Predicting Plankton Diversity with Machine Learning

Machine Learning

Using BRT models to explore relationships between plankton communities and oceanographic variables

Author

Laetitia Drago

Published

January 7, 2025

Overview

Can operational ocean models (CMEMS) predict plankton diversity in the Iroise Marine Natural Park? This analysis combines 14 years of in situ monitoring with machine learning to identify environmental drivers of community structure.

Code and its description available on GitHub

These explorations were done in the context of the NECCTON.

Questions

Which oceanographic variables best explain plankton diversity? How do environmental drivers differ between phytoplankton and zooplankton? Can operational models predict local diversity?
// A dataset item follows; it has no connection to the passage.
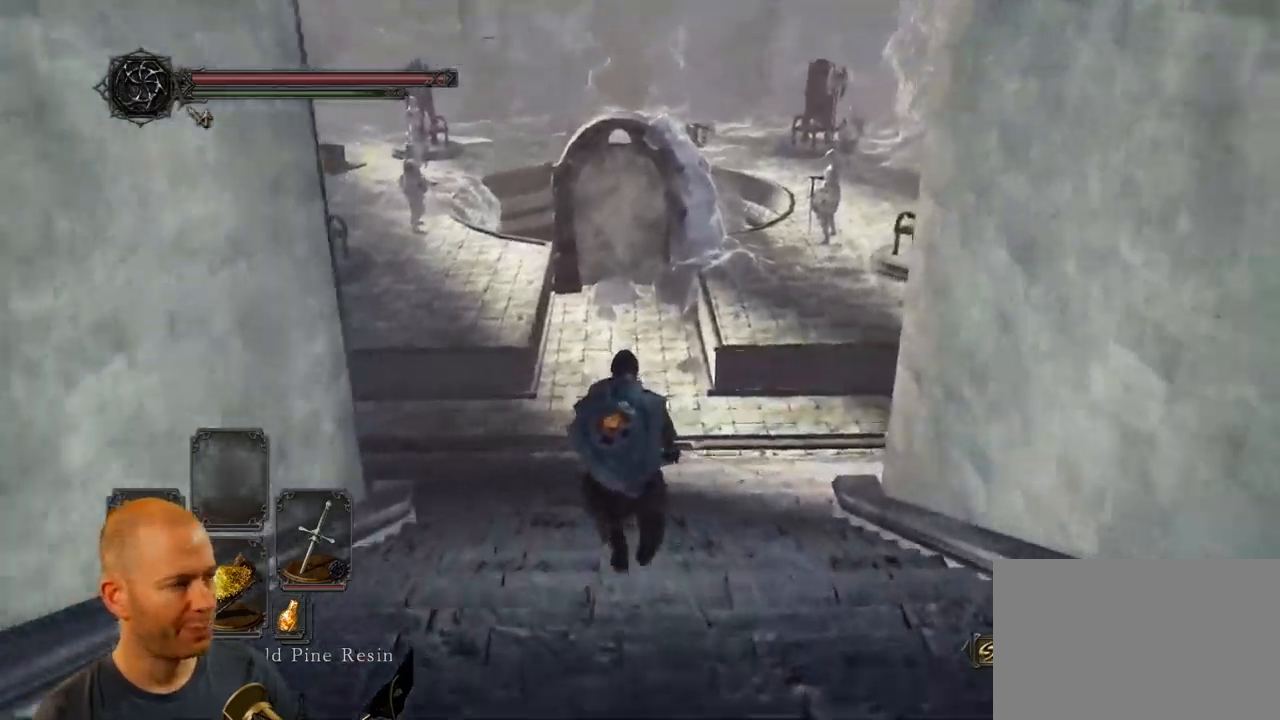
{"buttons": ["CIRCLE"], "left_stick": "up", "right_stick": "center", "events": []}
What is the relative importance of physical versus biogeochemical drivers?

Methods

Diversity indices were computed from zooplankton and phytoplankton abundance tables, grouped by station and date. In situ diversity metrics were merged with CMEMS data by matching station and sampling date. Analyses were conducted at multiple taxonomic levels (classes, species and genus) and depths (surface and bottom) to capture community patterns across different scales.

XGBoost models were trained to predict each diversity index from oceanographic predictors. Model performance was evaluated using standard machine learning metrics including RMSE, R², and mean absolute error. Variable importance scores were extracted to rank environmental drivers.